### SOURCE TEXT
** START **

Mozilla, GitHub and Figshare team up to fix the citation of code in academia

roel_v · on March 17, 2014

"For another, the DOI is a persistent link. Broken links are a growing problem for academia, as link structures are changed and online content is edited. “If your persistent link is pointing to something on Figshare, which is ‘this GitHub repository at that version, at that release,’ then even if the GitHub repository changes or Figshare changes its link structure, that DOI will always point to that object,” Mark Hahnel, founder of Figshare said."

Yeah... well there is the achilles heel of this whole thing. "Always" in internet time means "2 or 3 years, or until we fail to close another round of funding" in real-world time. I'm probably being a cynical old fogey again, but let's see in 5 years time if this whole thing still exists (mozilla, for example, doesn't have a very solid track record of keeping projects up, to put it mildly) before I start putting URLs to this in papers that people will probably still reference every once in a while 5 years from now.

Then again, if everybody thinks like I do, it'll never get off the ground - classic catch-22.

trurl42 · on March 17, 2014

DOI exists since 1997, which is pretty much since forever in internet time.

Figshare on the other hand, not so much.

capnrefsmmat · on March 17, 2014

Figshare is mirrored by several universities in the CLOCKSS scheme:

http://figshare.com/blog/Ensuring%20persistence%20on%20figsh...

Twelve research universities keep copies of all the data and will make it publicly available should Figshare implode.

Other data repositories, like Dryad, do the same thing, and grant agencies with data deposition requirements usually require you to deposit data somewhere that has a long-term plan to ensure access.

So as long as the twelve universities manage to update all the DOIs to point at the new locations, Figshare DOIs should be reliable.

CJefferson · on March 17, 2014

Yes, I don't trust either figshare or github to be here in 10 years (there was a time when I thought sourceforge would be around for ever, now I keep expecting to see it disappear any day now).

toomuchtodo · on March 17, 2014

Why don't they partner with the Internet Archive? Its specifically structured to be a long term archival/reference system.

ThePhysicist · on March 17, 2014

I agree, it always make me cringe when privately held companies want to define an "open standard" for scientific citations that (surprise!) relies completely on their proprietary infrastructure. I still remember the case of Mendeley, which promised to build an open repository for research documents, and which is now a subsidiary of Elsevier, an organization that does not really embrace "open science", to put it mildly. I think what we really need (and the article mentions this at the end) is an open standard that can be implemented by anyone, most notably universities and research institutes.

yeukhon · on March 17, 2014

The lab I work for tried to do this for a few years. But the problem with this (cloud computing + storing in remote repository + trying to do reproducible science + collaborative scientific computing) is always a tough sell. The idea is neat. Everyone likes it. But transiting to the remote platform, letting others to host and keep your data, and not always accessible to the machine is a tough sell.

That's why some scientists are going to use Google's Compute Engine. They just need the machines. The researchers have their own C++ and Python scripts. They can live with some complexity. They are happy with HTCondor which is awesome for running big computational jobs.

** END **

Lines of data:
** START **

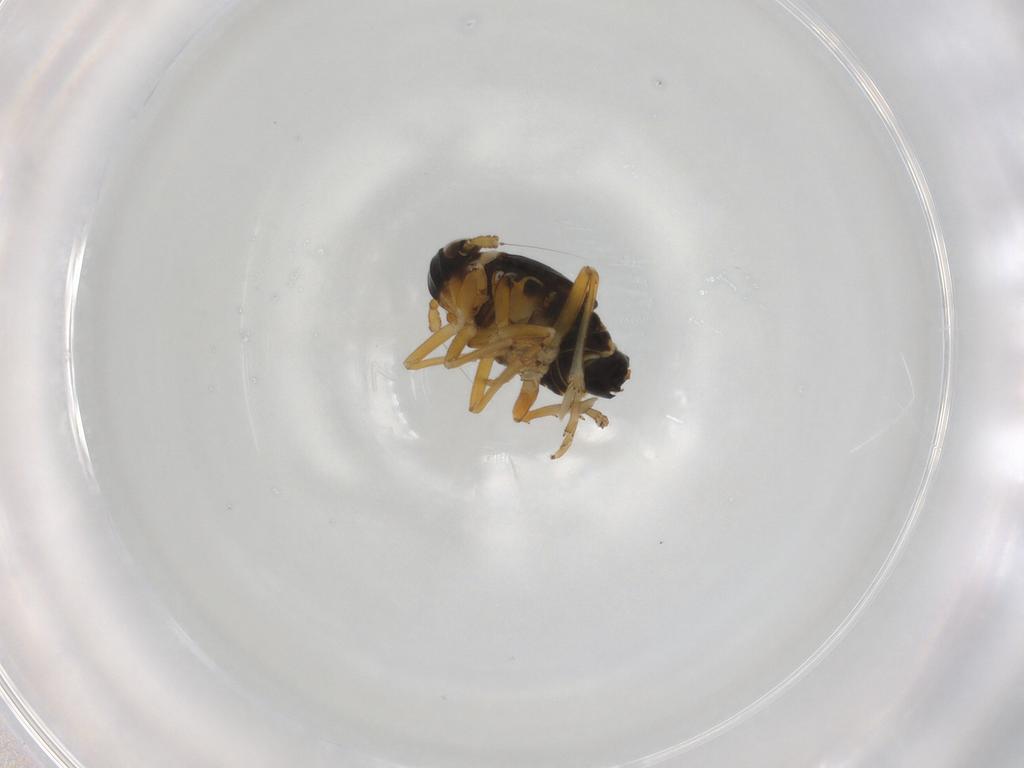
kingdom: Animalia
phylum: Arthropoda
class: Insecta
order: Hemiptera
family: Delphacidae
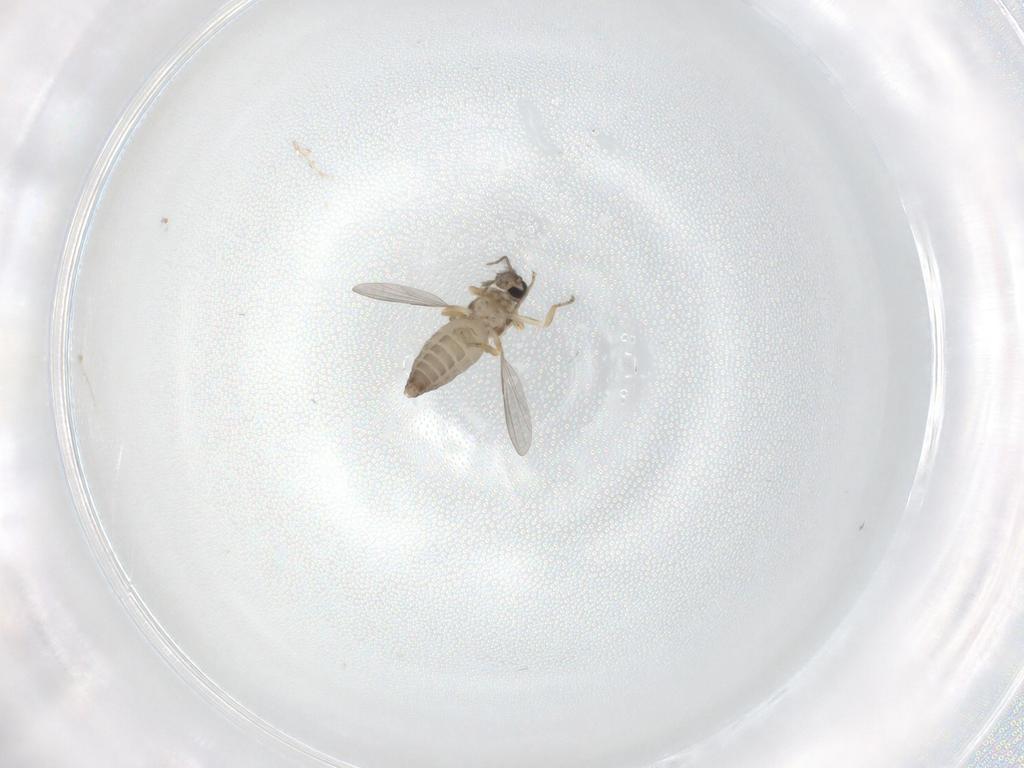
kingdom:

** END **
** START **

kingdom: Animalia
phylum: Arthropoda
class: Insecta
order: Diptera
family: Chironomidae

** END **

### EXERCISE
Please transcribe the discussion thread about citing code in academia between "toomuchtodo · on" and "and research institutes.", inclusive.

### RESPONSE
toomuchtodo · on March 17, 2014

Why don't they partner with the Internet Archive? Its specifically structured to be a long term archival/reference system.

ThePhysicist · on March 17, 2014

I agree, it always make me cringe when privately held companies want to define an "open standard" for scientific citations that (surprise!) relies completely on their proprietary infrastructure. I still remember the case of Mendeley, which promised to build an open repository for research documents, and which is now a subsidiary of Elsevier, an organization that does not really embrace "open science", to put it mildly. I think what we really need (and the article mentions this at the end) is an open standard that can be implemented by anyone, most notably universities and research institutes.